There SHOULD be an automatic audit of the settings of the nodes, Kubernetes and the application pods against a defined list of permitted settings and against standardized benchmarks.

OpenShift provides an audit log file for all actions carried out. The audit configuration of the Openshift API server and the nodes can be done centrally from ACM on a policy-based basis when using multiple clusters. Alternatively, the audit settings should be configured and activated for each cluster.

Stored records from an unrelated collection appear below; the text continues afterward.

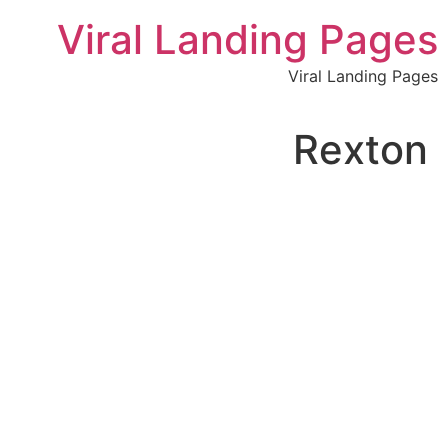
לתוכן
Viral Landing Pages
Viral Landing Pages
Rexton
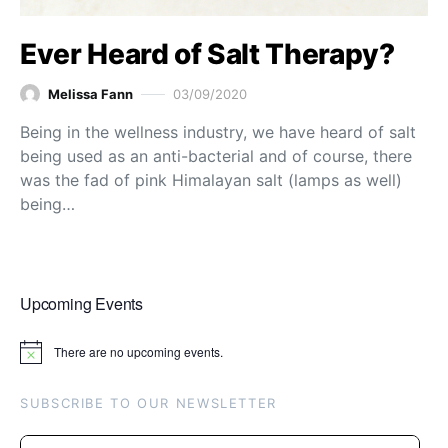
Ever Heard of Salt Therapy?
Melissa Fann
03/09/2020
Being in the wellness industry, we have heard of salt
being used as an anti-bacterial and of course, there
was the fad of pink Himalayan salt (lamps as well)
being…
Upcoming Events
There are no upcoming events.
Notice
SUBSCRIBE TO OUR NEWSLETTER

Red Hat Advanced Cluster Security for Kubernetes (ACS) can check all managed resources against standardized and customized benchmarks. Violations are reported via OpenShift monitoring and documented in the violation log in ACS. Some of the benchmarks are included, can be obtained from the community and supplemented with your own definitions.

In addition, the Compliance Operator is a tool available that can automatically check the settings of the Openshift cluster against a defined profile at configurable time intervals. This profile can be one of the profiles supplied (e.g. Essentials 8, Center for Internet Security and others) or a profile tailored to your own needs.

Kubernetes SHOULD enforce the established rules in the cluster by connecting suitable tools.

Using Red Hat Advanced Cluster Management for Kubernetes (ACM), policies can be created for all managed resources, which are then enforced when the resources are created.

sluetze commented 5 months ago
# applications/openshift/risk-assessment/
rules:
- scansettingbinding_exists
- scansettings_have_schedule
- container_security_operator_exists

imho, container_security_operator_exists is not required here, since it is out of scope for enforcing the configuration. Also I do not think that ACM/ACS checks are required here.

I think the second requirement can be ensured by using autoapplyremediations of compliance-operator profile. There is no Rule for that, I ll add one.